Stored entries:
──────────────────────────────

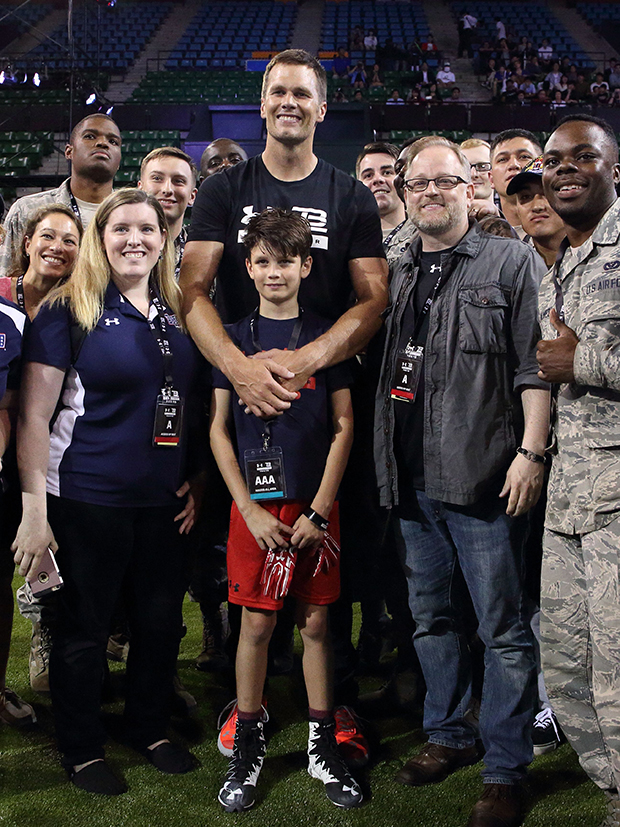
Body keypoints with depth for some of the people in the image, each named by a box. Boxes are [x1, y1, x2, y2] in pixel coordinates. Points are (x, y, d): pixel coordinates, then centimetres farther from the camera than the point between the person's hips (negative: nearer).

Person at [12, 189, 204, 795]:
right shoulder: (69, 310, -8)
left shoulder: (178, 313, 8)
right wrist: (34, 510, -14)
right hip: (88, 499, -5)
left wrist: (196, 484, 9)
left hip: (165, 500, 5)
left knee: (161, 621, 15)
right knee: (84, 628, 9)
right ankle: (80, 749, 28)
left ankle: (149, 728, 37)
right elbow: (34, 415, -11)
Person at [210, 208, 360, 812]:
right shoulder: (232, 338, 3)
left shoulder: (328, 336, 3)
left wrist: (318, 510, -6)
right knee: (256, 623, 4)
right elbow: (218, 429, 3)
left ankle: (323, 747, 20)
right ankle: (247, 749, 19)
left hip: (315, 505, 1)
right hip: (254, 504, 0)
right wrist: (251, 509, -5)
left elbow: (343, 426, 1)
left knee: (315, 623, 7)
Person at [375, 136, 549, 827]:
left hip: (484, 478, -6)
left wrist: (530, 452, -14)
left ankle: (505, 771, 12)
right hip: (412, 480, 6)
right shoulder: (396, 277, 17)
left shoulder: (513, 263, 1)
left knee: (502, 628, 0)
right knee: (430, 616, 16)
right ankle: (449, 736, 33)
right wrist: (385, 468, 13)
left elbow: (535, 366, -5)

──────────────────────────────

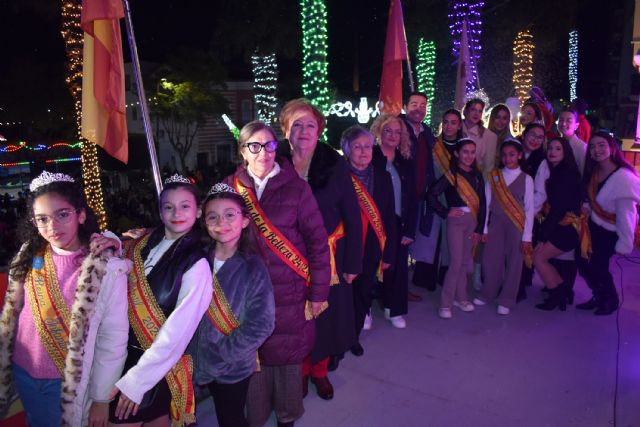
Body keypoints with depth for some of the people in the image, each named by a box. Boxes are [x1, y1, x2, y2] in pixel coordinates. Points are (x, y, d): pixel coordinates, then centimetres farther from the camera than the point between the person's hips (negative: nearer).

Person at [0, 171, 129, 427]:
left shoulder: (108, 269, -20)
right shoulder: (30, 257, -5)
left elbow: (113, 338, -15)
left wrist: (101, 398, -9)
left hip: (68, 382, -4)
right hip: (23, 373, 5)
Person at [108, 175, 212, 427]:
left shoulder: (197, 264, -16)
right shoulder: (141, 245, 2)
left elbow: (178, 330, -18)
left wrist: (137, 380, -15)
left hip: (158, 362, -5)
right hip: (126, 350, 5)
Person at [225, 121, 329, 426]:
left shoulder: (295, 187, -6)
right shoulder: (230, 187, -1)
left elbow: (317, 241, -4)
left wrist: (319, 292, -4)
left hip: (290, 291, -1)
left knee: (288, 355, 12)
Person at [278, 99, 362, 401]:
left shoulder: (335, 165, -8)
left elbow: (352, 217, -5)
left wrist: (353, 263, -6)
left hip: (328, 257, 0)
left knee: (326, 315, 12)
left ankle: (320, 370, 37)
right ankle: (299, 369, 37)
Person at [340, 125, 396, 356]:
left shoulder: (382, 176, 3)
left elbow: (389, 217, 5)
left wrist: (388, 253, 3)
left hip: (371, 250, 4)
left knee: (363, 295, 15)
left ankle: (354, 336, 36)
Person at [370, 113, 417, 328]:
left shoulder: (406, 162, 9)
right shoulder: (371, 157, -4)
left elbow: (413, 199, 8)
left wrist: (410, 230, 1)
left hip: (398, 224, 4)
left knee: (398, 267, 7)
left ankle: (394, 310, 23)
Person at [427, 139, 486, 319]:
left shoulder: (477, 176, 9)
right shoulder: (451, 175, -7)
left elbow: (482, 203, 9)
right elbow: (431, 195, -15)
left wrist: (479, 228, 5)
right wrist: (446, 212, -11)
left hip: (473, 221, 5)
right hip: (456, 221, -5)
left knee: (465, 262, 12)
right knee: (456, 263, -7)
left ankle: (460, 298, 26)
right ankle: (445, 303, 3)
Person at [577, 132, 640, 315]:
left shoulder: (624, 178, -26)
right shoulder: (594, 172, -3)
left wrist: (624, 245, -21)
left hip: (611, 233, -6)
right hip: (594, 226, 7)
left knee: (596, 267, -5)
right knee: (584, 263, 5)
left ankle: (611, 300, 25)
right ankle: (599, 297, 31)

──────────────────────────────

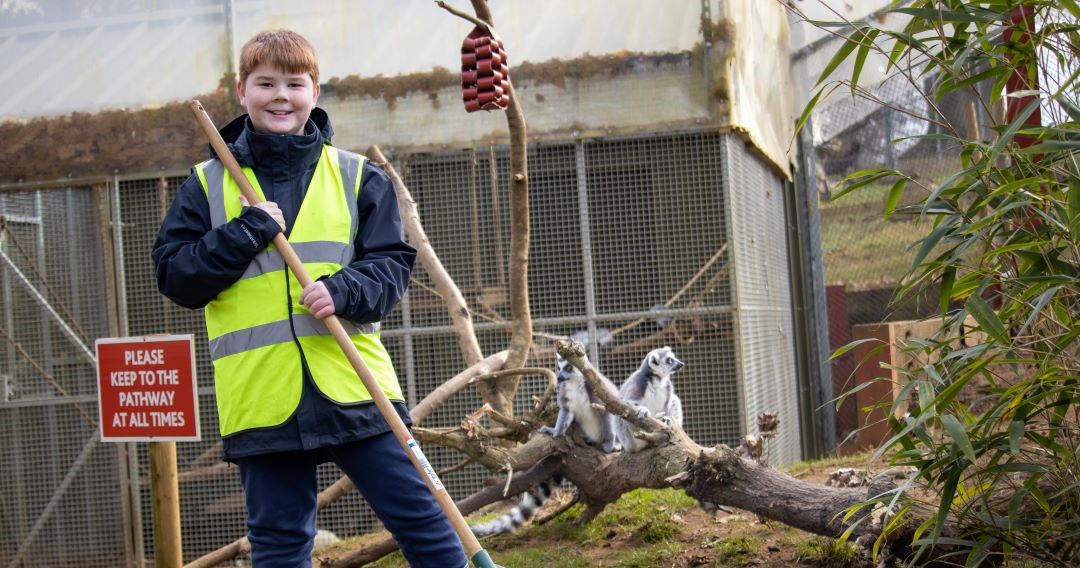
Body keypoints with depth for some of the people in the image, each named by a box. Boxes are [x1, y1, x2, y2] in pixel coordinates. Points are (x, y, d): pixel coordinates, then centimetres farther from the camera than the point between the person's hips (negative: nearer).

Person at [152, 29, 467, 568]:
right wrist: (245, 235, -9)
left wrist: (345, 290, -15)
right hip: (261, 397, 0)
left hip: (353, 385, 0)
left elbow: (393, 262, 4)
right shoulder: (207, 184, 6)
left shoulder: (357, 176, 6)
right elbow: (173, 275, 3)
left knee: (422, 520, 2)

──────────────────────────────

Reproduce, word for word, the stretch of the listing above that begins with the line containing "right hip: (412, 480, 6)" and ends with the line containing "right wrist: (385, 468, 13)", including both of those lines.

right hip: (412, 480, 6)
right shoulder: (396, 277, 17)
left shoulder: (513, 263, 1)
left knee: (502, 628, 0)
right knee: (430, 616, 16)
right ankle: (449, 736, 33)
right wrist: (385, 468, 13)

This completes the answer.